Some news just give me the warm and fuzzies. Like this one about Google philanthropy as reported by the NYTimes. It is starting off with a billion dollars and (like the winner of a beauty pageant), aims to tackle poverty, disease, and global warming.
But unlike most charities, this one will be for-profit, allowing it to fund start-up companies, form partnerships with venture capitalists and even lobby Congress. It will also pay taxes.
One of its maiden projects reflects the philanthropy’s nontraditional approach. According to people briefed on the program, the organization, called Google.org, plans to develop an ultra-fuel-efficient plug-in hybrid car engine that runs on ethanol, electricity and gasoline.
And Larry Page in a brilliant move hired Dr Larry Brilliant to head the org.
The executive director whom Mr. Page and Mr. Brin have hired, Dr. Larry Brilliant, is every bit as iconoclastic as Google’s philanthropic arm. Dr. Brilliant, a 61-year-old physician and public health expert, has studied under a Hindu guru in a monastery at the foothills of the Himalayas and worked as a Silicon Valley entrepreneur.
How cool is that? After his medical training, Dr Brilliant spent two years with Neem Karoli Baba who finally instructed him to exchange his ashram whites for medical whites and help with the smallpox problem. He did.

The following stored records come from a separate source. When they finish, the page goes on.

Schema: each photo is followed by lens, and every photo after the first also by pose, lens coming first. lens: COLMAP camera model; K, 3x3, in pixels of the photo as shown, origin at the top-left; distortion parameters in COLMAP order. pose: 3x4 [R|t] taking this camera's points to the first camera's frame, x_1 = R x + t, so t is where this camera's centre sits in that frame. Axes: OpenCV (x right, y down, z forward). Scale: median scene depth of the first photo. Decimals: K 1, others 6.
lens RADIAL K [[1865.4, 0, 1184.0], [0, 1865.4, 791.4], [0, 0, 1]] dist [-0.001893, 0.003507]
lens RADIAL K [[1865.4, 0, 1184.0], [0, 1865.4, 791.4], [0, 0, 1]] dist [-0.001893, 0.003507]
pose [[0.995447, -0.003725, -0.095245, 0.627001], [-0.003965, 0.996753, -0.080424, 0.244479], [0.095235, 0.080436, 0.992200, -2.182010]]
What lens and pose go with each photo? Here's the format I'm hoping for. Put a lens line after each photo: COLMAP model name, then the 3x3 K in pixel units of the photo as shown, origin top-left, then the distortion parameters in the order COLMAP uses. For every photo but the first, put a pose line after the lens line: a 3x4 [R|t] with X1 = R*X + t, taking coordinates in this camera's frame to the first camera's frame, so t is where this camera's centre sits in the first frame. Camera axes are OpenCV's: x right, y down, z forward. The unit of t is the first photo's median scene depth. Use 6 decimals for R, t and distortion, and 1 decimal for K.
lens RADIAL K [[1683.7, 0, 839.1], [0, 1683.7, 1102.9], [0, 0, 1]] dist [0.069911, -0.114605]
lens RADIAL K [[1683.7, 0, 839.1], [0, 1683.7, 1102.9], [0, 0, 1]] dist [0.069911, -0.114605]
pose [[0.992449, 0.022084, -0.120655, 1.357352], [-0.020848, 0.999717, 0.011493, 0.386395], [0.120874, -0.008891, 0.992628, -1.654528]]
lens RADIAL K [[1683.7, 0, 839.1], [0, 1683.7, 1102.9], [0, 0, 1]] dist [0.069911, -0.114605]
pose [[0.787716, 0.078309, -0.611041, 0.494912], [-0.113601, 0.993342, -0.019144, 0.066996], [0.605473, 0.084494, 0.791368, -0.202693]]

Fast forward a couple of decades and Dr Brilliant wins the TED Prize (see my earlier post on TED) and gets invited to give a talk at Google HQ and Larry and Sergey like Brilliant and they hire him.
I like the for-profit orientation of Google.org. I believe that every charitable, NGO, and governmental organization should be either for-profit or should be “pseudo-for-profit.” What is pseudo-for-profit? That’s my brilliant idea which shall be written about later.